In 2018 Ellena worked with the House of Houbigant, to recreate Essence Rare, a fragrance he had first signed in 1973, his first assignment as a young perfumer in New York.

Ellena returned to creating for Editions de Parfum Frederic Malle, his latest work, "Rose & Cuir," debuting in September 2019. He also became the olfactive director of the brand Le Couvent des Minimes.

In 2019 Ellena also started an ongoing collaboration with Perris Monte Carlo, for whom he has created the Collection de Grasse, an exclusive fragrance collection paying tribute to the history and unique craftmanship of the art of perfumery in Pays de Grasse.

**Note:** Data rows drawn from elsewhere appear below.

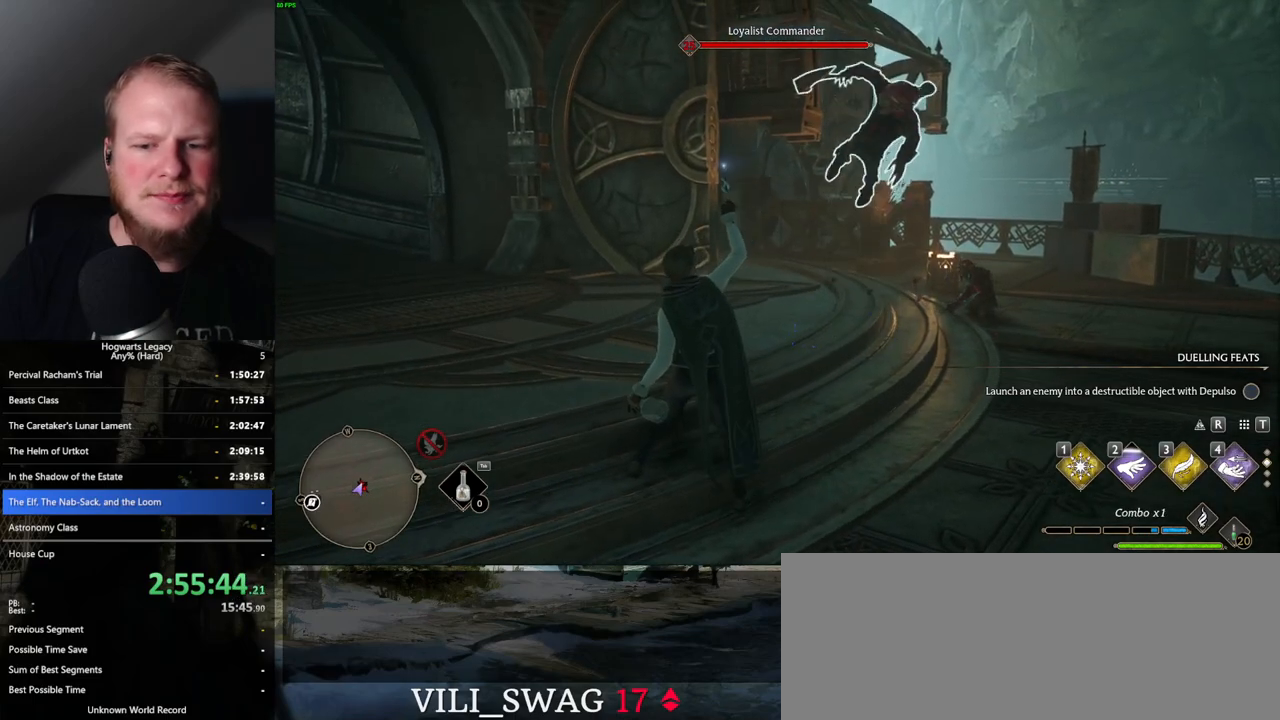
{"keys": [], "mouse": [], "events": []}
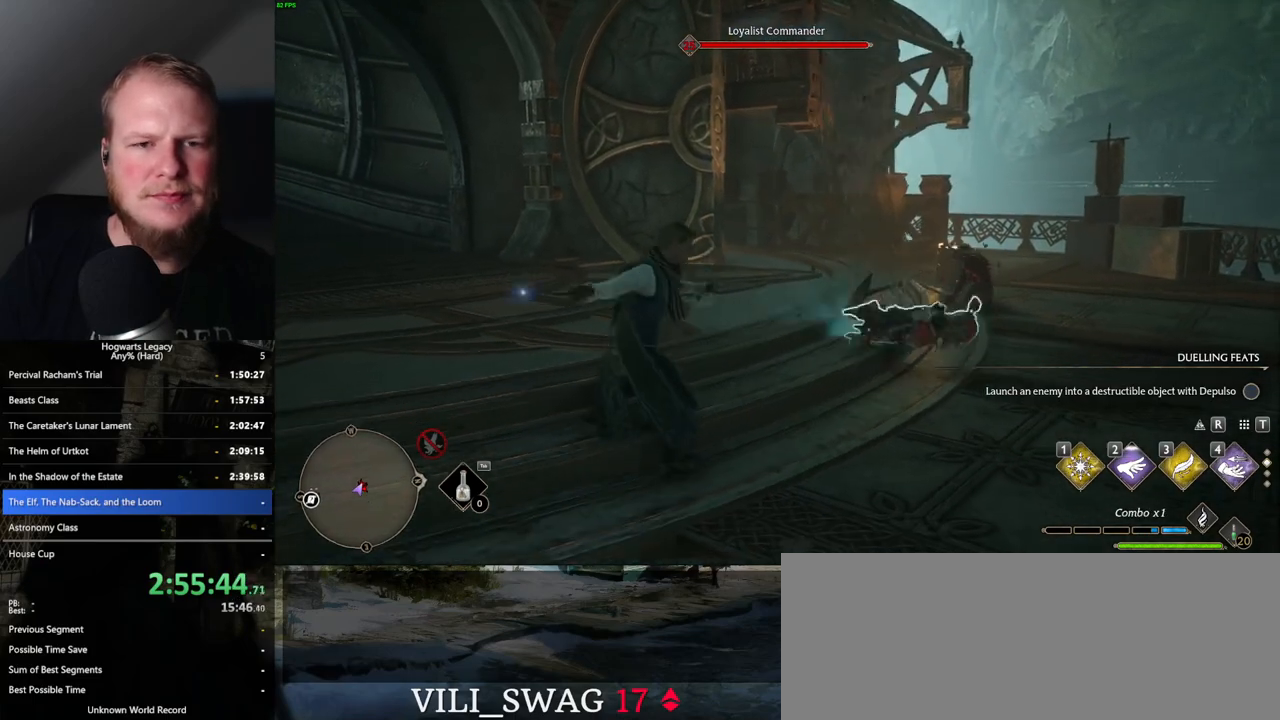
{"keys": [], "mouse": [], "events": []}
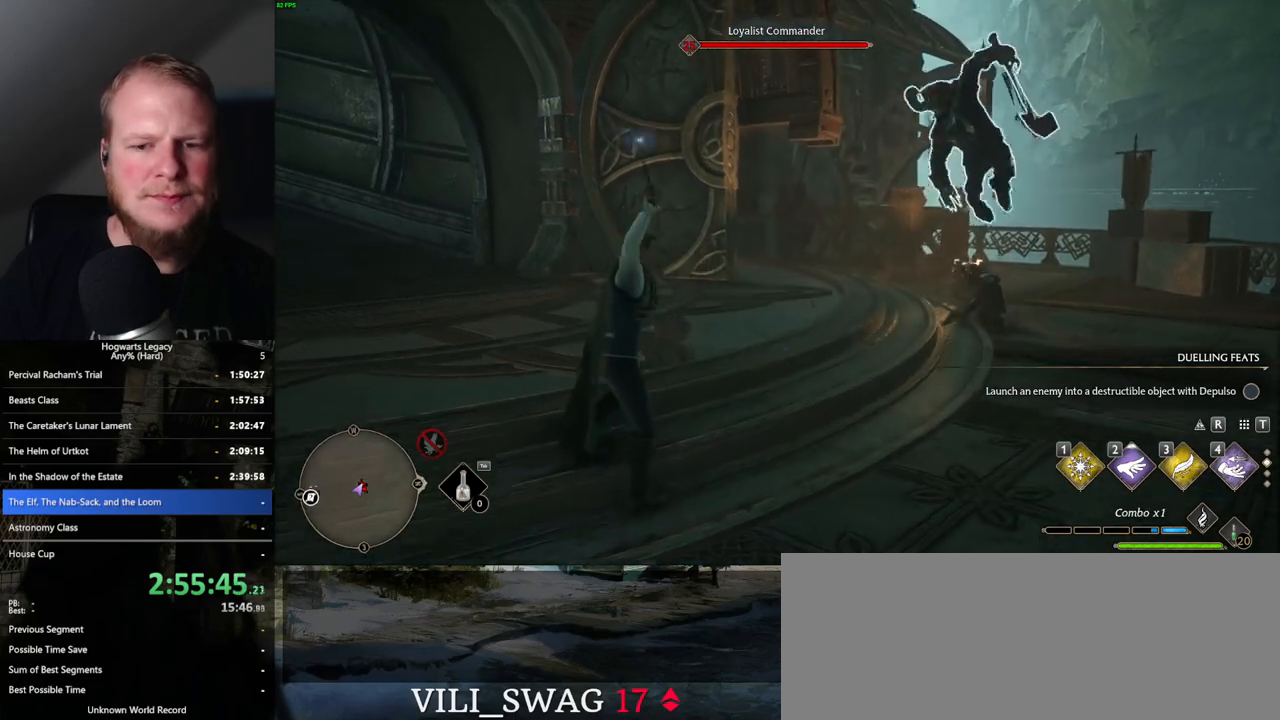
{"keys": [], "mouse": [], "events": [[300, "mouse_wheel", "down"], [350, "mouse_wheel", "up"]]}
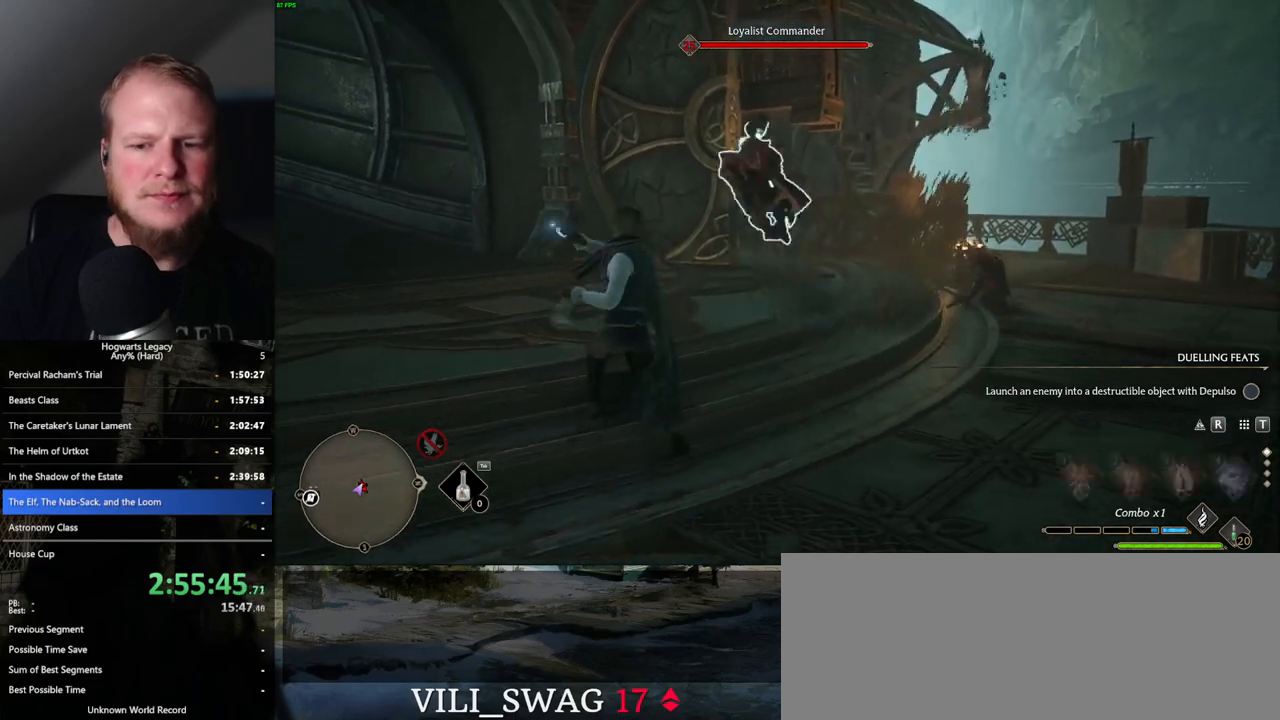
{"keys": [], "mouse": [], "events": []}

Since 2019, Jean Claude Ellena is the Olfactory creation director of Le Couvent – Maison de Parfum. He created for and with Le Couvent a contemporary Haute Parfumerie, rich and unique, luxurious and accessible, made from of noble and rare natural materials, 100% vegan: « Creating a Singular Haute Parfumerie accessible to all, working with beautiful materials and noble essences, is what seduced me at the Couvent. This vision of the extraordinary perfume that we share. A new approach, different from what we generally find. » J.C. Ellena

==Personal life==
Ellena's father, brother, and daughter Celine are also perfumers. Known for his signature white shirts, Ellena himself never wears perfume or cologne.
His daughter Celine designed the Hermès Home Fragrance Collection.